An additional $5m was offered to help arrest AQIM leader Yahya Abou Al-Hammam, believed to have been involved in the murder of an elderly French hostage in Niger in 2010.
The reward programme also targeted Malik Abou Abdelkarim, a senior fighter with AQIM, and Oumar Ould Hamaha, the spokesman for Mali’s Movement for Oneness and Jihad in West Africa.
But as the US defended the bounty on Shekau, the Northern Elders Forum argued that it could complicate issues relating to the Boko Haram insurgency.
The Spokesman for the NEF, Prof. Ango Abdullahi, said this in a telephone interview with one of our correspondents in Abuja, on Tuesday.
Explaining the implication of the action, Abdullahi said, “I still believe that the insurgents have concentrated on our national institutions so far as far as I can analyse. If there is sufficient lobby or pressure for outside powers to come in for whatever reason, then perhaps, this issue is likely to be a little bit more complicated than it is.
Meanwhile, the Special Adviser to the President on Media and Publicity, Dr.
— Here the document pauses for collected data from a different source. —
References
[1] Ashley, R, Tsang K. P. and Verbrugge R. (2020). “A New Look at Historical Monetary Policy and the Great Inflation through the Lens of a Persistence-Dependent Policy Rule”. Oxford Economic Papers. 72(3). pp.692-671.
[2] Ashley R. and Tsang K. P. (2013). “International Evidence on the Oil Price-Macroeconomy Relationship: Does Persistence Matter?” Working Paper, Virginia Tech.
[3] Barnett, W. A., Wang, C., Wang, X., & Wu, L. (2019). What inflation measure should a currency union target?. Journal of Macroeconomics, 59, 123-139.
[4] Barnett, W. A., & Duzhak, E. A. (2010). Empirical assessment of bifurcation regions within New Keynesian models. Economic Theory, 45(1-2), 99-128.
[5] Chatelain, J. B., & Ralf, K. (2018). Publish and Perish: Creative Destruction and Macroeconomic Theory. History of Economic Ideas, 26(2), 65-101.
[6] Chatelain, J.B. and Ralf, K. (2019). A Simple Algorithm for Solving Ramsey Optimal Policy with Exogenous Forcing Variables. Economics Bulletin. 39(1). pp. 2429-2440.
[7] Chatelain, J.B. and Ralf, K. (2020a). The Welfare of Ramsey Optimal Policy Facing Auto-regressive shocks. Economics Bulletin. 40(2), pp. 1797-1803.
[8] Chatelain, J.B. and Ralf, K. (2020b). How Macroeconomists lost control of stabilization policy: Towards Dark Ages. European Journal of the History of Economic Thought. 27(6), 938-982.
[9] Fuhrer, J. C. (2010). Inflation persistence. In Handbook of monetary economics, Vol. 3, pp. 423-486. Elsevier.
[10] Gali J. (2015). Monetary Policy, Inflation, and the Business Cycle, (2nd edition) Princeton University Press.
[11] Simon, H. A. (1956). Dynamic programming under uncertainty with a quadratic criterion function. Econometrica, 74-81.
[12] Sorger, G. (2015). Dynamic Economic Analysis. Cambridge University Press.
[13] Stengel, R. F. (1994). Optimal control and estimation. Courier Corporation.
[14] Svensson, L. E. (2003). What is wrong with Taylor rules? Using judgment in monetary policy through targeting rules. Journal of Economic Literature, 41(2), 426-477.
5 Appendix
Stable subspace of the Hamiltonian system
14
Reuben Abati, has said that the proscription of Boko Haram and Jama’atu Ansarul Muslimina Fi Biladis Sudan has been gazetted as the Terrorism (Prevention) (Proscription Order) Notice 2013.
He said in a statement on Tuesday that the President’s approval of the order was in pursuant to Section 2 0f the Terrorism Prevention Act, 2011 (As Amended).
According to Abati, the approval by Jonathan officially brings the activities of both groups within the purview of the Terrorism Prevention Act and any persons associated with the two groups can now be legally prosecuted and sentenced.
The statement reads in part, “The proscription order warns the general public that any person ‘participating in any form of activities involving or concerning the collective intentions of the said groups will be violating the provisions of the Terrorism Prevention Act.
“Section 5 (1) of the Act prescribes a term of imprisonment of not less than 20 years for any person who knowingly, in any manner, directly or indirectly, solicits or renders support for the commission of an act of terrorism or to a terrorist group.
“For the purposes of subsection (1) of section, ‘support’ includes –
(a) incitement to commit a terrorist act through the Internet, or any electronic means or through the use of printed materials or through the dissemination of terrorist information;
“(b) receipt or provision of material assistance, weapons including biological, chemical or nuclear weapons, explosives, training, transportation, false documentation or identification to terrorists or terrorist groups;
“(c) receipt or provision of information or moral assistance, including invitation to adhere to a terrorist or terrorist group;
“(d) entering or remaining in a country for the benefit of, or at the direction of or in association with a terrorist group; or
“(e) the provision of, or making available, such financial or other related services prohibited under this Act or as may be prescribed by regulations made pursuant to this Act.”